In Interoceptive Sensing, Kara Sloan presents visual interpretations of her body’s internal landscape, newly reconfigured by onset chronic illness. Like sight and touch, interoception refers to another of the body’s senses. It interprets internal signals and communicates actions towards regulation: hunger pangs cue eating, an itch prompts a scratch. But what were to happen if those signals became haywire? How do you begin to re-orient yourself and navigate back to a balanced state of being? Kara responds by going in search of a map.
Wayfinding begins with an understanding of the immediate environment. The artist conducts preliminary research by locating and tracking where certain symptoms appear throughout her body. Observed sensations are translated into textures, shapes, and colours that are then mapped onto figurative silhouette drawings. Kara then uses the gathered data to model this new topography in textile and ceramic. In their sculptural forms, these observed sensations are given the ability to droop, stretch, and stab in tangible space. The mediums are chosen intentionally to reflect the quiet patience and careful handling needed to tend to a body with chronic illness.
The body’s internal environment can also be understood by how it chooses to keep time. Time is commonly experienced as something linear and predictable. Alternatively, Kara’s work is located and produced within crip time, described by theorist Alison Kafer as the way in which time is experienced by disabled bodies. Characterized by disruption, delays, and time travel, crip time affords the navigator an opportunity to be present. A new intimacy with the self is cultivated in gentle exploration.
Interoceptive Sensing invites sensitivity to our internal geometries and reminds us of curiosity and care as navigational strategies towards reorientation. Within disruption, there is always rest, and a moment for profound self-discovery and understanding.
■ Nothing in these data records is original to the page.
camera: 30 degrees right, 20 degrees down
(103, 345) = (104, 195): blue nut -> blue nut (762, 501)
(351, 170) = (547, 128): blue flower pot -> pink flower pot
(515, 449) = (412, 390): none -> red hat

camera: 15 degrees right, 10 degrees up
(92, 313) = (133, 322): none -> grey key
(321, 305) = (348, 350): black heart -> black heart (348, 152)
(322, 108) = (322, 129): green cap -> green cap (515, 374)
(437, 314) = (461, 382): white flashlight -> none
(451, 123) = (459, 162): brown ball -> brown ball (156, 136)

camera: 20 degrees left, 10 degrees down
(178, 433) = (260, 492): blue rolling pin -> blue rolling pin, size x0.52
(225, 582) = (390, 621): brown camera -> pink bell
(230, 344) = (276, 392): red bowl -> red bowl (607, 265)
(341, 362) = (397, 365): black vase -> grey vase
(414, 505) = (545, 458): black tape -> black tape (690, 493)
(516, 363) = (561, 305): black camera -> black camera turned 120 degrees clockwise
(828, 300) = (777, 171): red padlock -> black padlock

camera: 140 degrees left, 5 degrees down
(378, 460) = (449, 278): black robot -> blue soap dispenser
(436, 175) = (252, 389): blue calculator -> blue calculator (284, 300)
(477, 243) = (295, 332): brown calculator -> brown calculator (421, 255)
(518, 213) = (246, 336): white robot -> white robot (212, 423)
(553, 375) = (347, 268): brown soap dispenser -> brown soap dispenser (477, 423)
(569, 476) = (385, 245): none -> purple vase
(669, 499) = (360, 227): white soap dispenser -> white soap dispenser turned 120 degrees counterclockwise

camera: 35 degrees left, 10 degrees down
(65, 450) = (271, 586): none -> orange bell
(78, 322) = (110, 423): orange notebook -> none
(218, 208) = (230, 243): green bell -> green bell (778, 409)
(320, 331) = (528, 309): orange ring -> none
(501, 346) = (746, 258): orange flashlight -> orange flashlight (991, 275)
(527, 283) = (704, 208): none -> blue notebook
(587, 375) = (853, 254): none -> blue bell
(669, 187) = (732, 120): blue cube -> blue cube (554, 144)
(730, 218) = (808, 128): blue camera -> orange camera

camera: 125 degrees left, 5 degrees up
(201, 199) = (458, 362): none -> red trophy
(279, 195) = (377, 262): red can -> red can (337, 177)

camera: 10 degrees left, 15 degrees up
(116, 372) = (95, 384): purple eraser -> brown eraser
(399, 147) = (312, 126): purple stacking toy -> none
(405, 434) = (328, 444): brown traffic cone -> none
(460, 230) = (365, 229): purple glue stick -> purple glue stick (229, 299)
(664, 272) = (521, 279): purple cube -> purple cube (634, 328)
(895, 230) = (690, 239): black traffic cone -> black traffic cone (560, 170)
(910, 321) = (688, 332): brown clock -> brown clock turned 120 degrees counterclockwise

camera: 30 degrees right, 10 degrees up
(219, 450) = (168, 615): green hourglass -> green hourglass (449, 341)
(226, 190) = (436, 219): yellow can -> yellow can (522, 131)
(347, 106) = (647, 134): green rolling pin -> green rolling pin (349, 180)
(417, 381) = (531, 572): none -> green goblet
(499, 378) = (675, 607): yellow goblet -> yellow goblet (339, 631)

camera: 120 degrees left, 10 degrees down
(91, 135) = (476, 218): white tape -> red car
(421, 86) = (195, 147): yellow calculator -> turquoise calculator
Curated by Thea Sleight, Esplanade Arts & Heritage Centre
Kara Sloan is a multidisciplinary artist and educator honored to live and work on the traditional territories of the Siksikaitsitapii, or Blackfoot Confederacy. She holds a Bachelor of Fine Arts (BFA) and a Bachelor of Education (BEd) from the University of Lethbridge, receiving both the Fine Arts Faculty Award and the Abbondanza Fine Art Scholarship. She has completed several curatorial projects, as well as recent residencies at the Gushul Studio (Blairmore), and Medalta Historic Clay District (Medicine Hat).
Kara’s work is rooted in an ongoing exploration of the body’s role in perception, interpretation, and understanding of the world. Her drawing practice explores the visual expression of mental and emotional processing of relationships and social structures, whereas her drawing-informed sculptural practice investigates one’s ability to understand the internal body.
Her experience in athletics, both as an athlete and a coach, has significantly influenced her artistic journey. The spatial awareness inherent in sports, combined with her understanding of how bodies interact with others and their environment, have expanded and deepened her conceptual framework. As an educator, Kara developed a keen awareness of the ways in which perception, interaction, and personal experience intersect. The relationships between the body, space, and materiality are central to her exploration of perception.